In 1992 the project was approved subject to a number of terms and conditions. Streetscape design issues and community concerns raised in the environmental assessment had to be dealt with. These were the subject of a separate design study. With its primary focus on pedestrians, the design study makes a number of recommendations to increase and improve sidewalk space. It pays attention to accessibility, safety, landscaping and street art. However, the one issue which does not feature prominently, if at all, either on the list of community concerns or in the environmental assessment, is the one that has been causing the greatest grief. Light rail streetcars and vehicles have been colliding with each other at an unprecedented rate.

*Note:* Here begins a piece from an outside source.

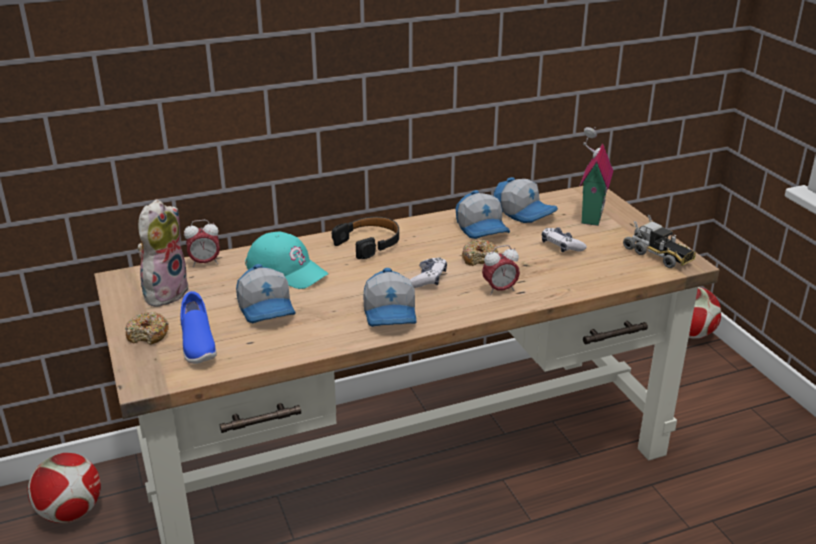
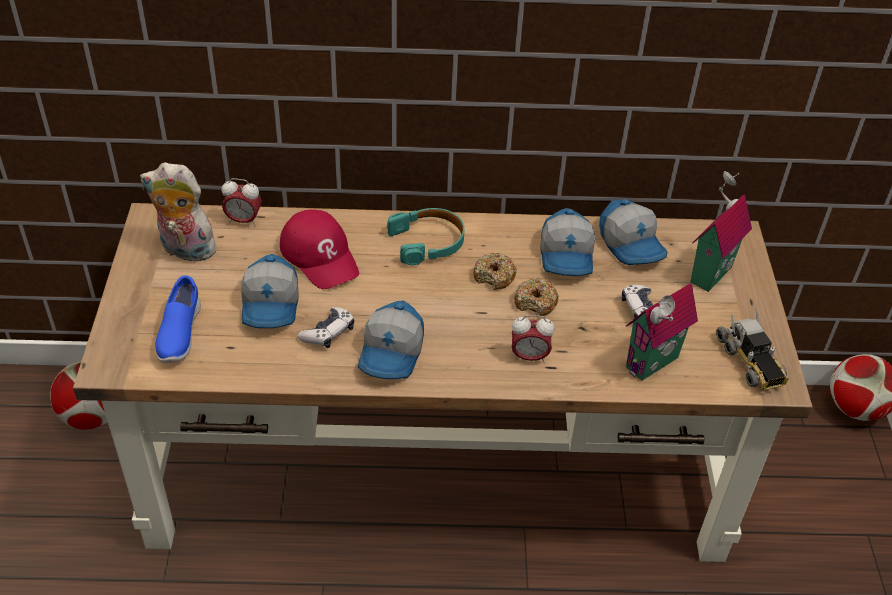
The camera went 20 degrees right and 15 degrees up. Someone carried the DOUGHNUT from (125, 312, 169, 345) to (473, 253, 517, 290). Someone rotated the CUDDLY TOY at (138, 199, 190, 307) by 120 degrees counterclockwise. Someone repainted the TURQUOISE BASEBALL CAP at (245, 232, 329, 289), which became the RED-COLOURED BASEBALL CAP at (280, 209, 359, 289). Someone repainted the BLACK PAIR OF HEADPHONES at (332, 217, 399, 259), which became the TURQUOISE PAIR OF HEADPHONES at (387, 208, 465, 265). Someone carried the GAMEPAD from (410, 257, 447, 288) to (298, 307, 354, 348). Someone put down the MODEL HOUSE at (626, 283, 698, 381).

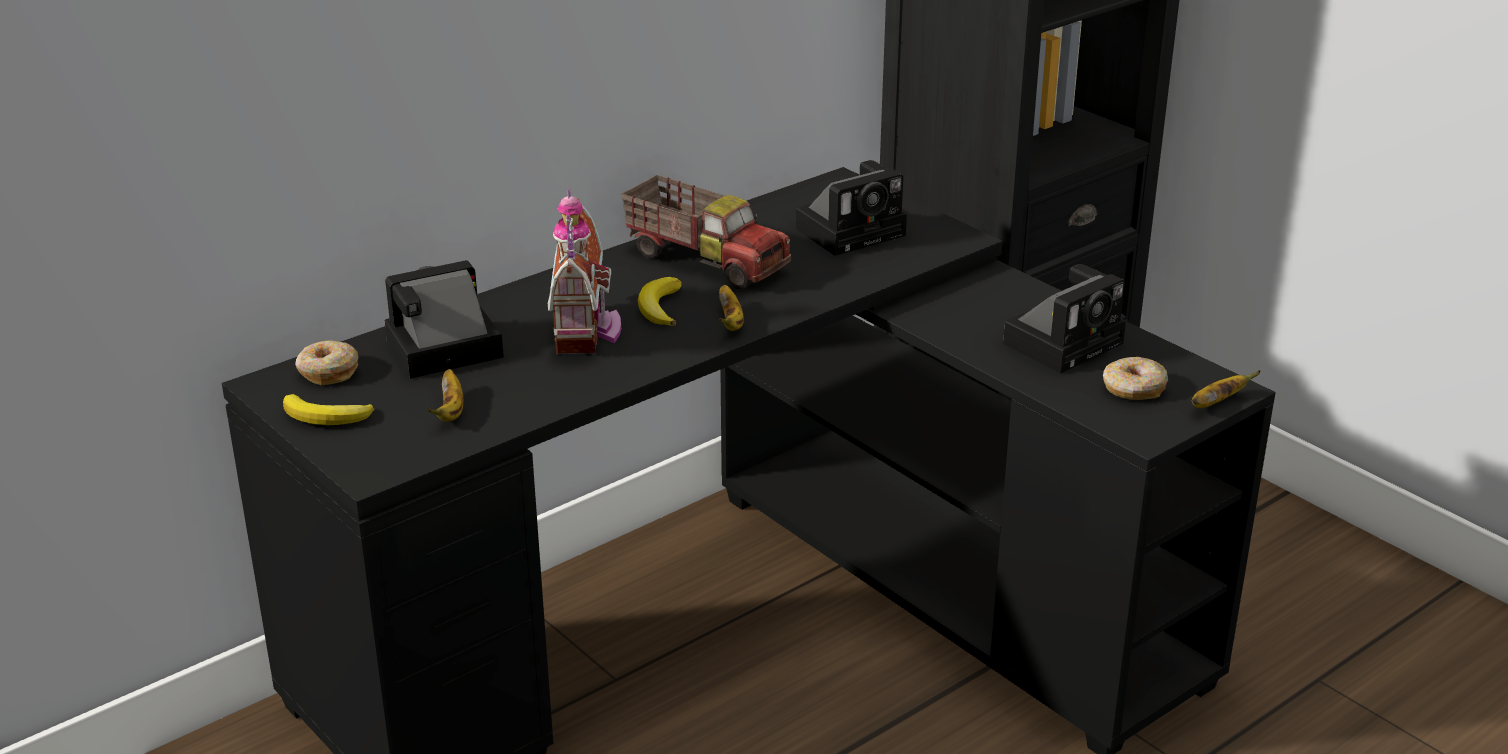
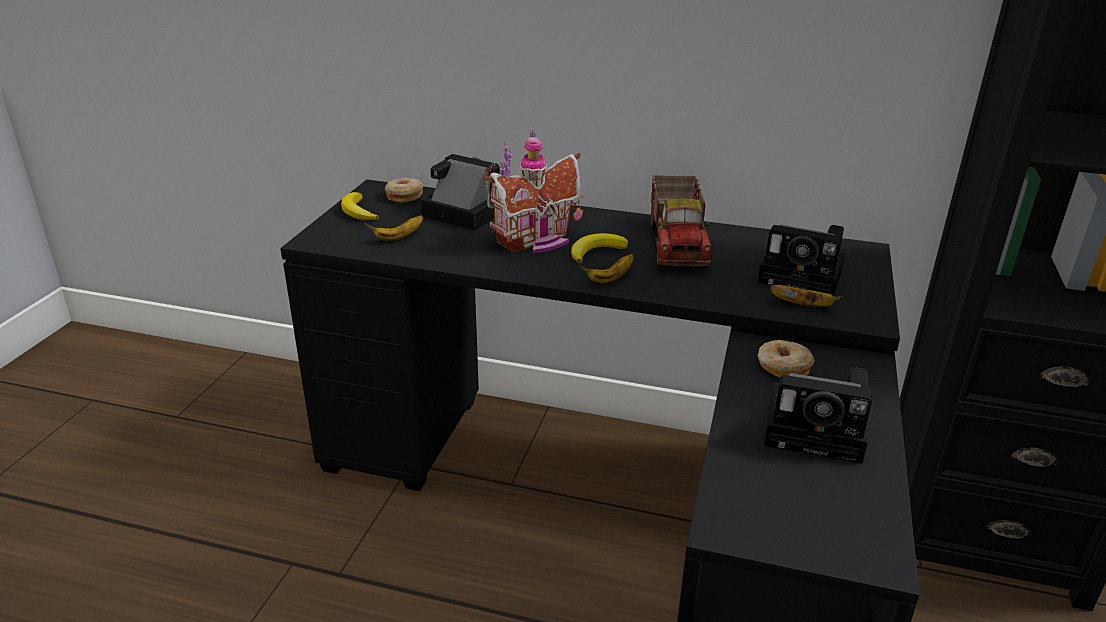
The camera went 55 degrees right and 0 degrees up. Someone carried the DOUGHNUT from (1103, 357, 1168, 400) to (758, 340, 815, 378). Someone carried the BANANA from (1192, 370, 1261, 408) to (770, 285, 843, 307).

According to Middlebrook, there have been “hundreds” of collisions. These occur mainly at the intersections. A report in the Globe and Mail stated that accidents occur at four times the rate on other streetcar routes. The LRT which was to separate public transit vehicles from traffic seems to be running into traffic all the time. The problem has had transportation engineers scratching their heads for a solution. As a temporary measure, rows of green bollards have been placed on either side of the tracks to separate vehicles and streetcars between intersections with traffic signals.

Did the environmental assessment anticipate the problem? The answer is not entirely clear. The report states that “the transit lanes will be 3 to 4 inches higher than the traffic lanes,” and that they “will be visually delineated by a mountable rolled curb, which will permit vehicles and pedestrians to cross the lanes.” At the signalized intersections, the transit and traffic lanes would be at the same level. Transit lanes would be paved in rough stone to warn drivers they were on lanes reserved for streetcars.

Despite the recommendations of the report, one of the conditions of the approval process called for curbs no higher than 2 inches. The higher curbs mentioned in the original plan might have kept more cars off the tracks, except that they were also meant to “permit vehicles to cross the lanes.” The question of curb height has been under discussion lately. The TTC is proposing to replace the green bollards with 6-inch high curbs, says Tom Middlebrook. With luck this will finally keep traffic in its place.

This project was justified on the basis of a predicted increase in TTC users — a projection which was in the hands of the proponent rather than the environmental assessment. A good deal of the demand was expected to arise from development in the area but nearly 10 years later this is only starting to happen. According to Gary Carr of the TTC, the LRT has not seen the increase in ridership expected.